Written instruction: Rewrite the lines below as a numbered list, leaving out any blank lines.

Data for this task:
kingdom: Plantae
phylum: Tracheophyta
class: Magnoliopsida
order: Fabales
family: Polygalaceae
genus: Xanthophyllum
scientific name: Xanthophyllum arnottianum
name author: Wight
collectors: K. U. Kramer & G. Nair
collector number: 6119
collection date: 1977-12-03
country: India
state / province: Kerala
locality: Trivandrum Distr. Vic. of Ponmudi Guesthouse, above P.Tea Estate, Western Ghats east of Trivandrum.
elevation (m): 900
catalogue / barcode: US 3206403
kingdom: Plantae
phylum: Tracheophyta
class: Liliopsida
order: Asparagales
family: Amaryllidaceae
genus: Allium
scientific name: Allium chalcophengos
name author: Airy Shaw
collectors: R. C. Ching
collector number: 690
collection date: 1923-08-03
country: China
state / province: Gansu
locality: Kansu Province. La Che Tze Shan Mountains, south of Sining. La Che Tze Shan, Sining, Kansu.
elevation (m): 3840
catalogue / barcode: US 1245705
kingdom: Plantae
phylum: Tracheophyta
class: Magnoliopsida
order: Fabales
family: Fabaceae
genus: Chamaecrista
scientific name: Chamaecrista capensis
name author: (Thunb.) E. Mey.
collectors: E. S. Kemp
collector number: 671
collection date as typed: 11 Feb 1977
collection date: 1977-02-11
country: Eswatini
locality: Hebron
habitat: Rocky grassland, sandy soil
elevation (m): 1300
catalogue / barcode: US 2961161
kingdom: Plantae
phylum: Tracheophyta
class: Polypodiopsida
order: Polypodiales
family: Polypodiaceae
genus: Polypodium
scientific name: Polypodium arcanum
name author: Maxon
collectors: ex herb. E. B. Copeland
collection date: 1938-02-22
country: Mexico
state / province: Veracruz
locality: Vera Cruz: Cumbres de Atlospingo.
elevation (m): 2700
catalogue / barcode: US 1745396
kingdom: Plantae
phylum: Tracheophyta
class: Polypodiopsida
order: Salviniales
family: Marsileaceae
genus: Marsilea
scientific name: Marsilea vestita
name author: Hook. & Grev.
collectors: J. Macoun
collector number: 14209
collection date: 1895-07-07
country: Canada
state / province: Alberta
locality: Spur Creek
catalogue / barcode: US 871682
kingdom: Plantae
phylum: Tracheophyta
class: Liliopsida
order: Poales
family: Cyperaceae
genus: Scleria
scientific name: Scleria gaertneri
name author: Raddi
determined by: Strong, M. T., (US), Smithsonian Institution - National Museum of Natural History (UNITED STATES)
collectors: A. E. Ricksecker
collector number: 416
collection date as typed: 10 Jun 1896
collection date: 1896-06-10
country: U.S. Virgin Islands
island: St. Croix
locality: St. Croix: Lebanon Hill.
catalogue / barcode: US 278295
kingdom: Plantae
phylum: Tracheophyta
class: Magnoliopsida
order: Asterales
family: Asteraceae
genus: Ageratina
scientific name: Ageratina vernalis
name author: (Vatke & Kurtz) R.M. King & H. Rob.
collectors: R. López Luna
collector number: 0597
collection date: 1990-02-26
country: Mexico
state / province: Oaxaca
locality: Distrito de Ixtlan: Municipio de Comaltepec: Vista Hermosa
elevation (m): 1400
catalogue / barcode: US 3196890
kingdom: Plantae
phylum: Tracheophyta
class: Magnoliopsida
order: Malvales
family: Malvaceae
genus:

Task solution:
1. kingdom: Plantae
2. phylum: Tracheophyta
3. class: Magnoliopsida
4. order: Fabales
5. family: Polygalaceae
6. genus: Xanthophyllum
7. scientific name: Xanthophyllum arnottianum
8. name author: Wight
9. collectors: K. U. Kramer & G. Nair
10. collector number: 6119
11. collection date: 1977-12-03
12. country: India
13. state / province: Kerala
14. locality: Trivandrum Distr. Vic. of Ponmudi Guesthouse, above P.Tea Estate, Western Ghats east of Trivandrum.
15. elevation (m): 900
16. catalogue / barcode: US 3206403
17. kingdom: Plantae
18. phylum: Tracheophyta
19. class: Liliopsida
20. order: Asparagales
21. family: Amaryllidaceae
22. genus: Allium
23. scientific name: Allium chalcophengos
24. name author: Airy Shaw
25. collectors: R. C. Ching
26. collector number: 690
27. collection date: 1923-08-03
28. country: China
29. state / province: Gansu
30. locality: Kansu Province. La Che Tze Shan Mountains, south of Sining. La Che Tze Shan, Sining, Kansu.
31. elevation (m): 3840
32. catalogue / barcode: US 1245705
33. kingdom: Plantae
34. phylum: Tracheophyta
35. class: Magnoliopsida
36. order: Fabales
37. family: Fabaceae
38. genus: Chamaecrista
39. scientific name: Chamaecrista capensis
40. name author: (Thunb.) E. Mey.
41. collectors: E. S. Kemp
42. collector number: 671
43. collection date as typed: 11 Feb 1977
44. collection date: 1977-02-11
45. country: Eswatini
46. locality: Hebron
47. habitat: Rocky grassland, sandy soil
48. elevation (m): 1300
49. catalogue / barcode: US 2961161
50. kingdom: Plantae
51. phylum: Tracheophyta
52. class: Polypodiopsida
53. order: Polypodiales
54. family: Polypodiaceae
55. genus: Polypodium
56. scientific name: Polypodium arcanum
57. name author: Maxon
58. collectors: ex herb. E. B. Copeland
59. collection date: 1938-02-22
60. country: Mexico
61. state / province: Veracruz
62. locality: Vera Cruz: Cumbres de Atlospingo.
63. elevation (m): 2700
64. catalogue / barcode: US 1745396
65. kingdom: Plantae
66. phylum: Tracheophyta
67. class: Polypodiopsida
68. order: Salviniales
69. family: Marsileaceae
70. genus: Marsilea
71. scientific name: Marsilea vestita
72. name author: Hook. & Grev.
73. collectors: J. Macoun
74. collector number: 14209
75. collection date: 1895-07-07
76. country: Canada
77. state / province: Alberta
78. locality: Spur Creek
79. catalogue / barcode: US 871682
80. kingdom: Plantae
81. phylum: Tracheophyta
82. class: Liliopsida
83. order: Poales
84. family: Cyperaceae
85. genus: Scleria
86. scientific name: Scleria gaertneri
87. name author: Raddi
88. determined by: Strong, M. T., (US), Smithsonian Institution - National Museum of Natural History (UNITED STATES)
89. collectors: A. E. Ricksecker
90. collector number: 416
91. collection date as typed: 10 Jun 1896
92. collection date: 1896-06-10
93. country: U.S. Virgin Islands
94. island: St. Croix
95. locality: St. Croix: Lebanon Hill.
96. catalogue / barcode: US 278295
97. kingdom: Plantae
98. phylum: Tracheophyta
99. class: Magnoliopsida
100. order: Asterales
101. family: Asteraceae
102. genus: Ageratina
103. scientific name: Ageratina vernalis
104. name author: (Vatke & Kurtz) R.M. King & H. Rob.
105. collectors: R. López Luna
106. collector number: 0597
107. collection date: 1990-02-26
108. country: Mexico
109. state / province: Oaxaca
110. locality: Distrito de Ixtlan: Municipio de Comaltepec: Vista Hermosa
111. elevation (m): 1400
112. catalogue / barcode: US 3196890
113. kingdom: Plantae
114. phylum: Tracheophyta
115. class: Magnoliopsida
116. order: Malvales
117. family: Malvaceae
118. genus:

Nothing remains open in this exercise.